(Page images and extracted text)
"""
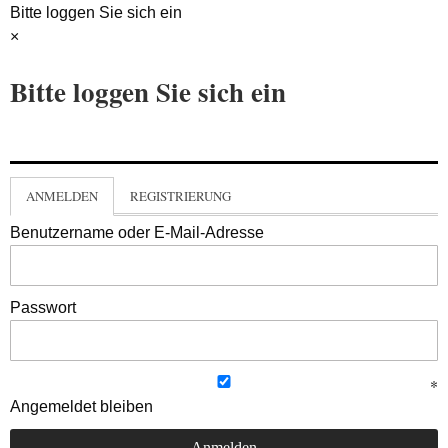
Bitte loggen Sie sich ein
×
Bitte loggen Sie sich ein
ANMELDEN
REGISTRIERUNG
Benutzername oder E-Mail-Adresse
Passwort
Angemeldet bleiben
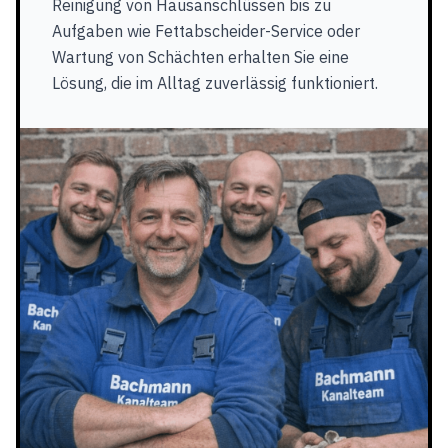
Reinigung von Hausanschlüssen bis zu
Aufgaben wie Fettabscheider-Service oder
Wartung von Schächten erhalten Sie eine
Lösung, die im Alltag zuverlässig funktioniert.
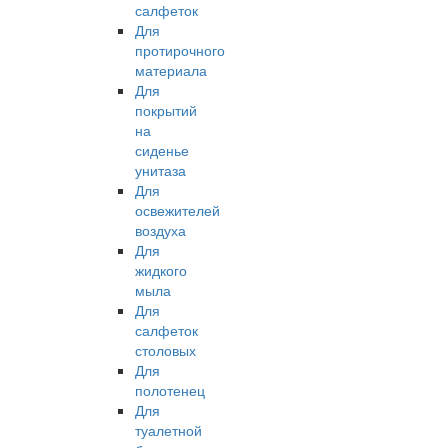
салфеток
Для
протирочного
материала
Для
покрытий
на
сиденье
унитаза
Для
освежителей
воздуха
Для
жидкого
мыла
Для
салфеток
столовых
Для
полотенец
Для
туалетной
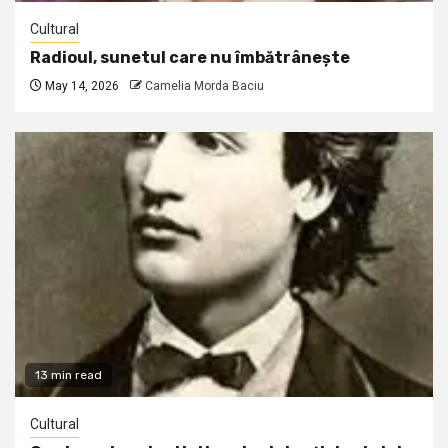
Cultural
Radioul, sunetul care nu îmbătrânește
May 14, 2026
Camelia Morda Baciu
13 min read
Cultural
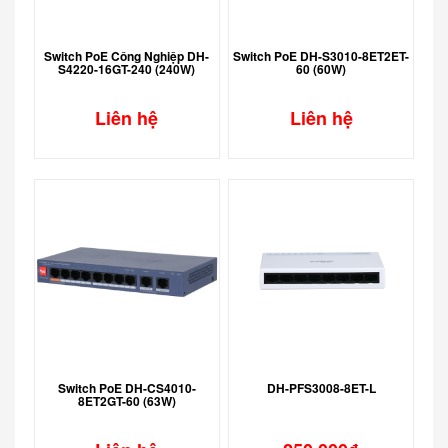
Switch PoE Công Nghiệp DH-
Switch PoE DH-S3010-8ET2ET-
S4220-16GT-240 (240W)
60 (60W)
Liên hệ
Liên hệ
Switch PoE DH-CS4010-
DH-PFS3008-8ET-L
8ET2GT-60 (63W)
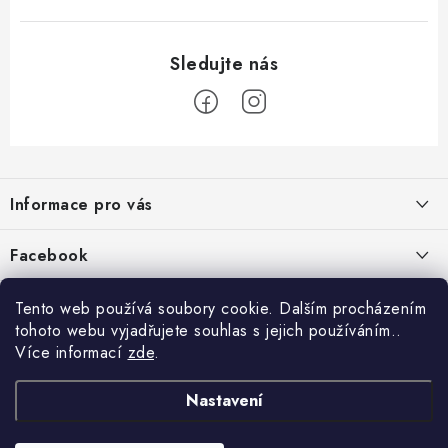
Z
á
Informace pro vás
p
a
Jak nakupovat
Facebook
t
Obchodní podmínky
í
Tento web používá soubory cookie. Dalším procházením
Podmínky ochrany osobních údajů
tohoto webu vyjadřujete souhlas s jejich používáním..
Více informací
zde
.
Reklamace
Kontakty
Nastavení
Moje objednávka / odstoupení od smlouvy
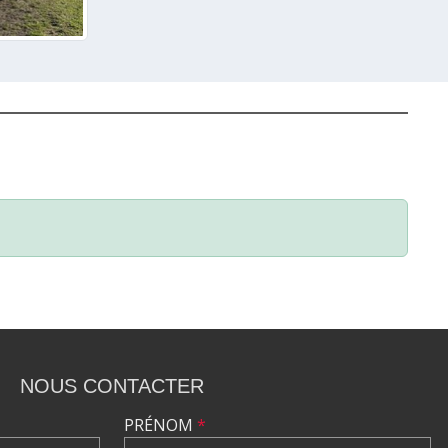
NOUS CONTACTER
PRÉNOM
*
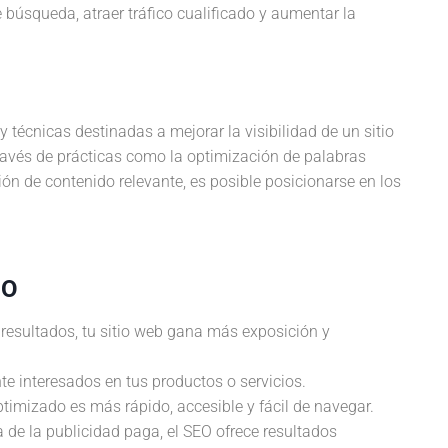
 búsqueda, atraer tráfico cualificado y aumentar la
 técnicas destinadas a mejorar la visibilidad de un sitio
ravés de prácticas como la optimización de palabras
ación de contenido relevante, es posible posicionarse en los
EO
s resultados, tu sitio web gana más exposición y
te interesados en tus productos o servicios.
optimizado es más rápido, accesible y fácil de navegar.
ia de la publicidad paga, el SEO ofrece resultados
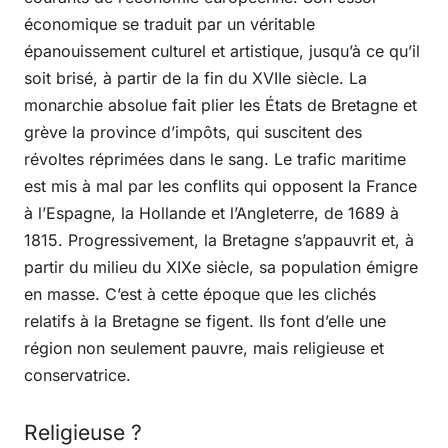
économique se traduit par un véritable
épanouissement culturel et artistique, jusqu’à ce qu’il
soit brisé, à partir de la fin du XVIIe siècle. La
monarchie absolue fait plier les États de Bretagne et
grève la province d’impôts, qui suscitent des
révoltes réprimées dans le sang. Le trafic maritime
est mis à mal par les conflits qui opposent la France
à l’Espagne, la Hollande et l’Angleterre, de 1689 à
1815. Progressivement, la Bretagne s’appauvrit et, à
partir du milieu du XIXe siècle, sa population émigre
en masse. C’est à cette époque que les clichés
relatifs à la Bretagne se figent. Ils font d’elle une
région non seulement pauvre, mais religieuse et
conservatrice.
Religieuse ?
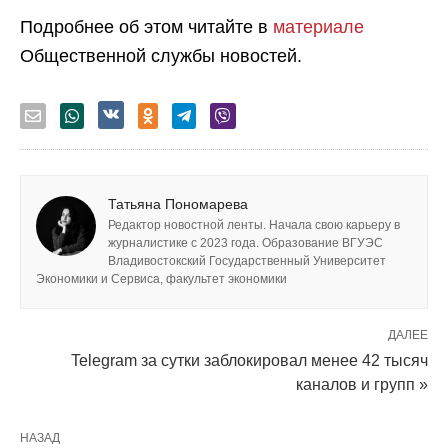
Подробнее об этом читайте в
материале
Общественной службы новостей.
Татьяна Пономарева
Редактор новостной ленты. Начала свою карьеру в
журналистике с 2023 года. Образование ВГУЭС
Владивостокский Государственный Университет
Экономики и Сервиса, факультет экономики
ДАЛЕЕ
Telegram за сутки заблокировал менее 42 тысяч
каналов и групп »
НАЗАД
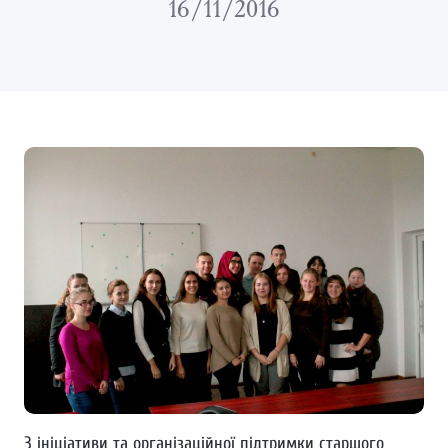
16/11/2016
З ініціативи та організаційної підтримки старшого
"""
Above are the records; copy from them only the lines starting at the one containing "révoltes réprimées dans" and ending at the one containing "Редактор новостной ленты.", exactly and without pictures.

**ANSWER BELOW**
révoltes réprimées dans le sang. Le trafic maritime
est mis à mal par les conflits qui opposent la France
à l’Espagne, la Hollande et l’Angleterre, de 1689 à
1815. Progressivement, la Bretagne s’appauvrit et, à
partir du milieu du XIXe siècle, sa population émigre
en masse. C’est à cette époque que les clichés
relatifs à la Bretagne se figent. Ils font d’elle une
région non seulement pauvre, mais religieuse et
conservatrice.
Religieuse ?
Подробнее об этом читайте в
материале
Общественной службы новостей.
Татьяна Пономарева
Редактор новостной ленты. Начала свою карьеру в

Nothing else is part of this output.